ACTIVITY:
Wherever an image appears in the data, omit it and copy all the remaining text word for word.

INFORMATION PROVIDED:
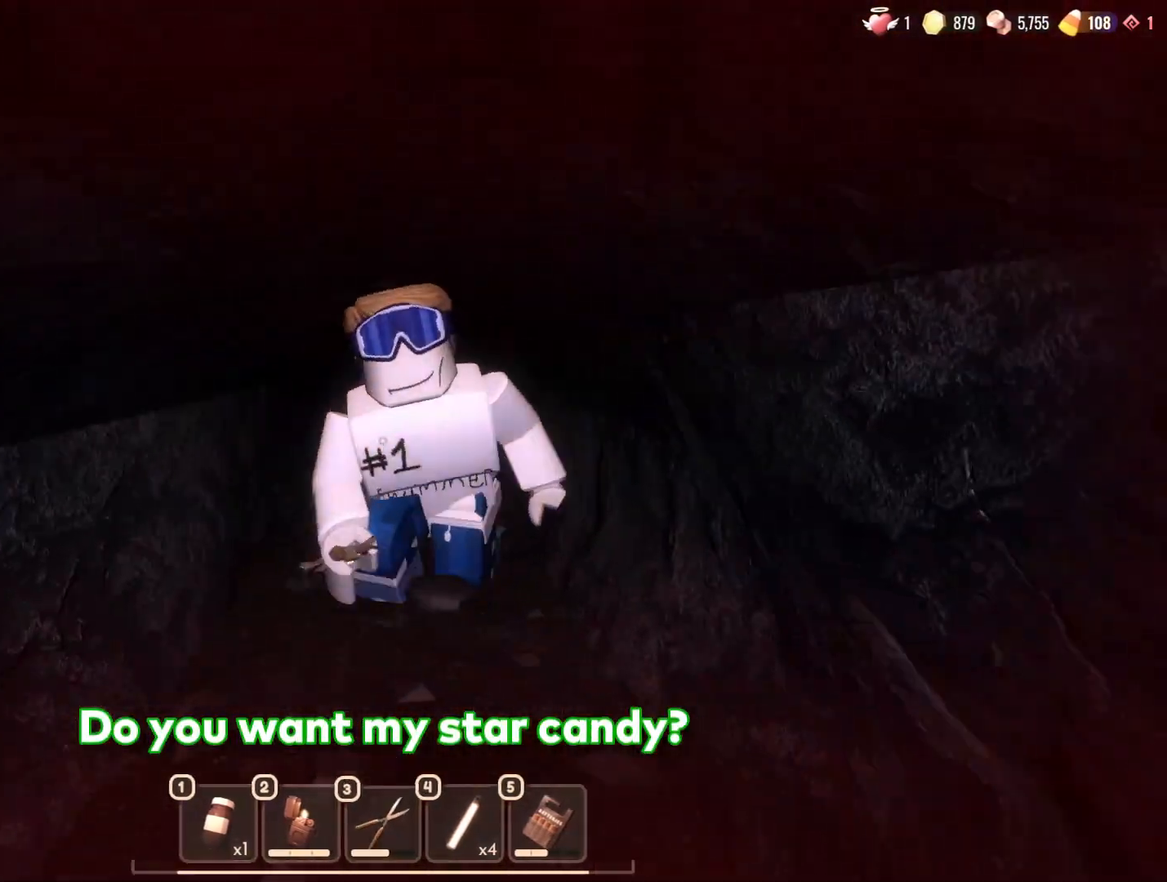
{"keys": ["w"], "mouse": [], "events": []}
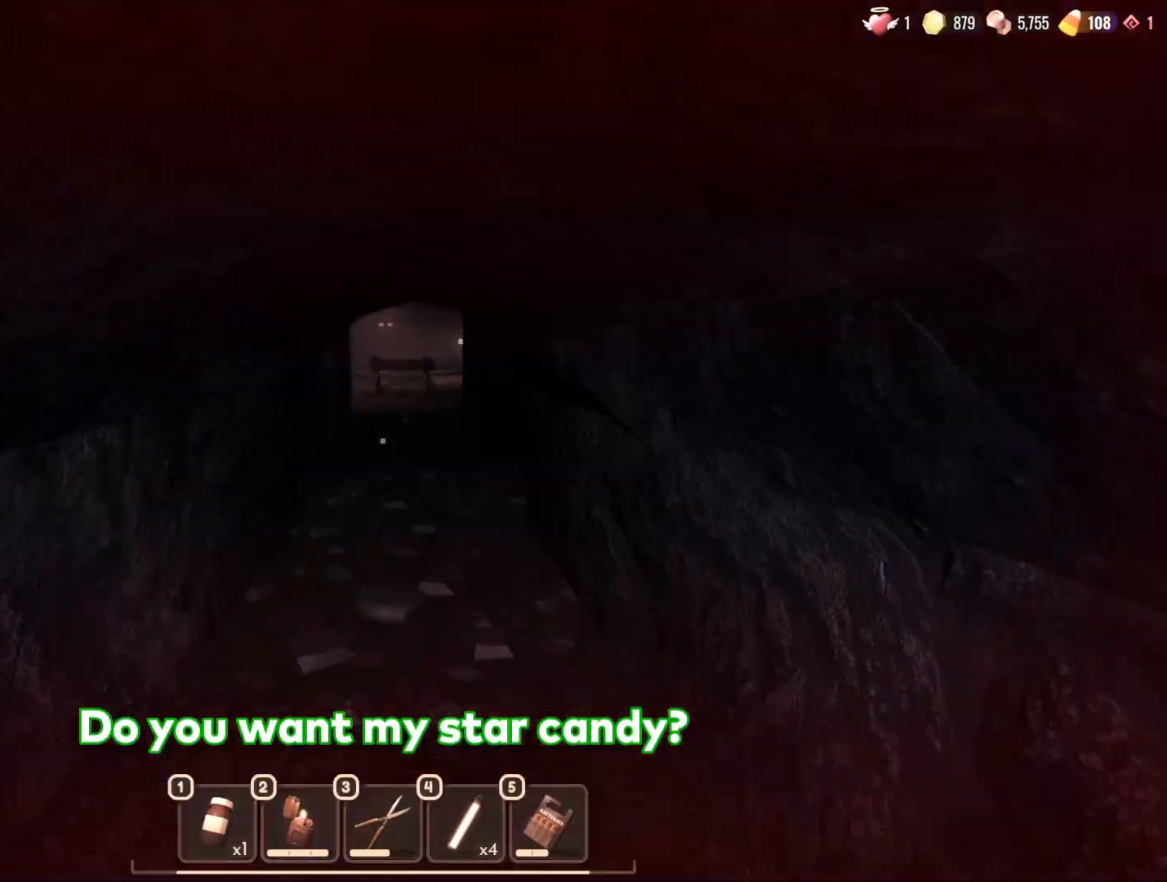
{"keys": ["w"], "mouse": [], "events": []}
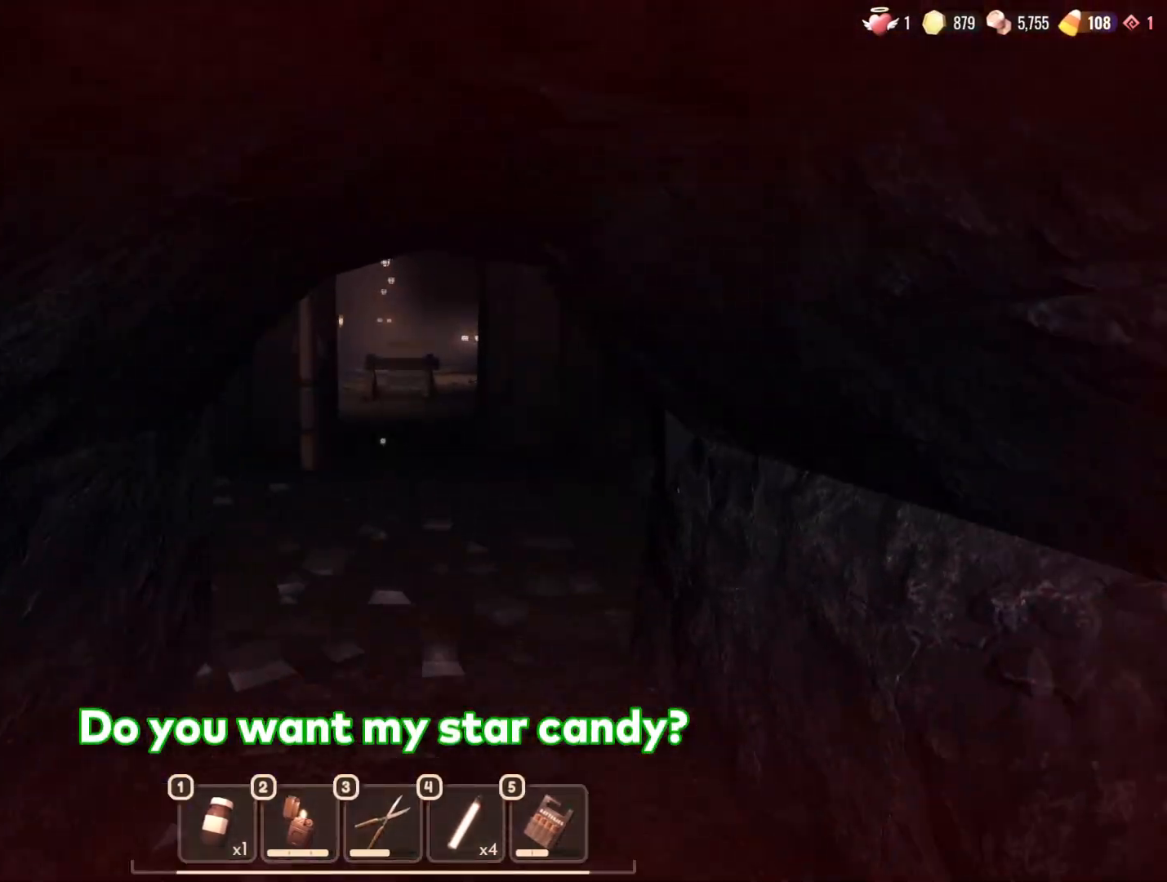
{"keys": ["w"], "mouse": [], "events": []}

ANSWER BELOW:
{"keys": ["w"], "mouse": [], "events": []}
{"keys": ["w"], "mouse": [], "events": []}
{"keys": ["w"], "mouse": [], "events": []}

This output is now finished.